El Gobierno presentó esta colocación como la excluyente del 2016 para el mercado internacional.

"Apuntamos a que esta sea la última emisión de deuda del año en Nueva York", aseguró Prat Gay.

"Sabemos que hay empresas argentinas y también provincias que pueden aprovechar la demanda insatisfecha de este bono", agregó, al tiempo que remarcó que hay que ver este acuerdo como "el punto de partida y no el de llegada".

En este punto coincide Rodolfo Santángelo, de la consultora M&S, que hasta el año pasado era capitaneada también por Carlos Melconian. "Es un primer paso, porque este monto no va a alcanzar para cubrir las necesidades financieras del año del sector público nacional, tanto en pesos como en dólares, ya que las mismas son más del doble".

Santángelo considera que si el apetito por comprar bonos argentinos nominados en moneda estadounidense se mantiene tan alto.

En consecuencia, "el Gobierno tendrá también una alta propensión a endeudarse en esa moneda, aún cuando tuviera que pagar una tasa de interés relativamente alta".

¿Financiarse en pesos o dólares?
Las urgencias que implica cubrir el elevado déficit fiscal obligan a definir cuál es la opción menos gravosa en términos de nivel de actividad e inflación.

En tal sentido, si la elección es financiarse en pesos en el mercado local, el resultado inevitable será el de una elevada tasa de interés.

· · ·

> Verifique su comprensión:
A. Reescriba el fragmento del texto sobre la emisión de deuda comprendido entre "Santángelo considera que" y "tasa de interés.", ambos inclusive, sustituyendo "déficit fiscal" por "desequilibrio fiscal".
B. Prosiga el texto sobre la emisión de deuda a partir de su última oración.

· · ·

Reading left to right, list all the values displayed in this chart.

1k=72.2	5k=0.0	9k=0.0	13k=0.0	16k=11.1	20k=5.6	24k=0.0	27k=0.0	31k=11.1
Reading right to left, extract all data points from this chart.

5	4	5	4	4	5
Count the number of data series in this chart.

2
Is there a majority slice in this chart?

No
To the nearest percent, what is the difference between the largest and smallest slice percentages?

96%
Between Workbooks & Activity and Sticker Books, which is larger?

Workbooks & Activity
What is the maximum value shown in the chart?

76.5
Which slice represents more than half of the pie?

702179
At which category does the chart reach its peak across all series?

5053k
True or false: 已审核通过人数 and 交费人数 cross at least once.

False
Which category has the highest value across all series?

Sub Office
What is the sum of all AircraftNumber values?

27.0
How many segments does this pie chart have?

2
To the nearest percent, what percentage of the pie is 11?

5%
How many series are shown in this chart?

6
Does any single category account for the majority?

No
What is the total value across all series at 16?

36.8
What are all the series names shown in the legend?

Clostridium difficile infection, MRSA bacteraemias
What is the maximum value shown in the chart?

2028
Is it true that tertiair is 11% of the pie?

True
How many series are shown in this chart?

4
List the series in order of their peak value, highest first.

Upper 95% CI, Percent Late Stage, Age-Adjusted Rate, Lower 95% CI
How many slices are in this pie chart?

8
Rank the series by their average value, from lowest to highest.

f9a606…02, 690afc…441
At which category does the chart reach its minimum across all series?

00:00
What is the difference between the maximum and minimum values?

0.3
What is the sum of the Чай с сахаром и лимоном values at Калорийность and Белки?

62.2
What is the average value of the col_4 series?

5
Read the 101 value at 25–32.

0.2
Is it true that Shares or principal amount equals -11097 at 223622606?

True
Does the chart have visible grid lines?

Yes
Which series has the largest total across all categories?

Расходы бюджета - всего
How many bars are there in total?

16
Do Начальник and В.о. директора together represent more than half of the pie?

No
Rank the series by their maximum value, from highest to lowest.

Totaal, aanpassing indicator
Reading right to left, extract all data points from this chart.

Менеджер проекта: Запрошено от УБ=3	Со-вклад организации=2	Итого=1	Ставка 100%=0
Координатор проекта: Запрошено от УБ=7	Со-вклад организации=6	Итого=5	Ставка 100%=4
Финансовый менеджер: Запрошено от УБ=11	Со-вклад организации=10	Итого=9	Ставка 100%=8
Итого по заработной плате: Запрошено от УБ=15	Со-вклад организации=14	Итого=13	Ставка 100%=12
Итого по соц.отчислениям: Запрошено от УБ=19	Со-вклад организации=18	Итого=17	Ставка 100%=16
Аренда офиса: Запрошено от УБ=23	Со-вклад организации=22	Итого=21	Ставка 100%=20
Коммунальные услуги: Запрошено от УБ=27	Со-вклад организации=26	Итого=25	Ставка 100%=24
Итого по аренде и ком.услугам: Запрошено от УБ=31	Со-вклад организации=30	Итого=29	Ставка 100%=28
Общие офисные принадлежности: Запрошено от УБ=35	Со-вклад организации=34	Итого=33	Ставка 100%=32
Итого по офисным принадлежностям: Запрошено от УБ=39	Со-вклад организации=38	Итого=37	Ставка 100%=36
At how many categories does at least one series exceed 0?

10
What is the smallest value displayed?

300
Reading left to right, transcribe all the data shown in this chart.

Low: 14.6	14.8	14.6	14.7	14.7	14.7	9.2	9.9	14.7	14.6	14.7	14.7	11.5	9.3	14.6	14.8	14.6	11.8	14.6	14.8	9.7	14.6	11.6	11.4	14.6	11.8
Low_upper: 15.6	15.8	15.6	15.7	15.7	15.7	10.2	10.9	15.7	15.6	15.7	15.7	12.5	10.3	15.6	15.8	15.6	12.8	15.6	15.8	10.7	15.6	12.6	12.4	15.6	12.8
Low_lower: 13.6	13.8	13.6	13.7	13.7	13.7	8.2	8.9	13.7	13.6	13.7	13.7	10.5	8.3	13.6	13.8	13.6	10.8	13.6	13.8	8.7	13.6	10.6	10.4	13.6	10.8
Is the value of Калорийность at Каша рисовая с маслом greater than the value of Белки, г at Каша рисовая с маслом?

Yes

· · ·

> Resultados en orden:
A.
Santángelo considera que si el apetito por comprar bonos argentinos nominados en moneda estadounidense se mantiene tan alto.

En consecuencia, "el Gobierno tendrá también una alta propensión a endeudarse en esa moneda, aún cuando tuviera que pagar una tasa de interés relativamente alta".

¿Financiarse en pesos o dólares?
Las urgencias que implica cubrir el elevado desequilibrio fiscal obligan a definir cuál es la opción menos gravosa en términos de nivel de actividad e inflación.

En tal sentido, si la elección es financiarse en pesos en el mercado local, el resultado inevitable será el de una elevada tasa de interés.

B.
Este encarecimiento del costo del dinero no hará otra cosa que ralentizar la economía y profundizar la actual restricción crediticia.

En cambio, si se opta por captar dólares, los problemas serían de otro tipo, ya que el ingreso de billetes verdes tendría su contrapartida en la mayor emisión de moneda local.

En consecuencia, esta alternativa terminará ampliando la masa de dinero en circulación, con su consecuente impacto inflacionario.

Esta opción tiene, además, el problema asociado al elevado stock de Lebacs en poder de los bancos, que limita la capacidad de absorción por parte del Banco Central.

¿Cuánto sobra?
De los u$s16.500 millones, unos u$s9.300 millones se destinarán al pago en efectivo a los holdouts, lo que generará un sobrante que se usará para:

- Unos u$s3.100 millones, para cancelar los pagos "atascados" por Griesa con destino fondos buitres.

- Otros u$s4.100 millones que, al decir de Prat Gray, serán usados para "gastos de capital" en el mercado interno (inversión en la economía real).

Según M&S, el remanente sólo alcanzaría para financiar un tercio de las necesidades en pesos del Tesoro, del orden de los u$s13.000 millones.

Es por ello los analistas consideran que este primer paso para retornar al mercado de capitales, si bien es fundamental, es apenas eso: un primer paso.

Esto es así dado que el "sobrante" no es suficiente para cubrir las necesidades financieras del año del sector público, nacional y provincial.

De mantenerse el atractivo de los inversores por los bonos argentinos, entonces es posible que el Gobierno opte por seguir financiando al fisco colocando deuda en dólares.

¿Por qué? Porque en el corto plazo asfixiar el crédito en pesos en el mercado interno puede resultarle más costoso que pagar una tasa de interés elevada por captar dólares a largo plazo.

Claro está que en este punto el desafío que se presenta será el de no abusar en la captación de fondos, "recayendo en un festival de deuda, a menos que sea para cubrir inversiones en infraestructura", apunta Nery Persichini, economista de Inversor Global.

En esta nueva etapa de endeudamiento, conviene hacer alguna referencia sobre el nivel de la deuda pública.
Si se contabiliza:

- Esta flamante emisión.
- El remanente del cupón PBI.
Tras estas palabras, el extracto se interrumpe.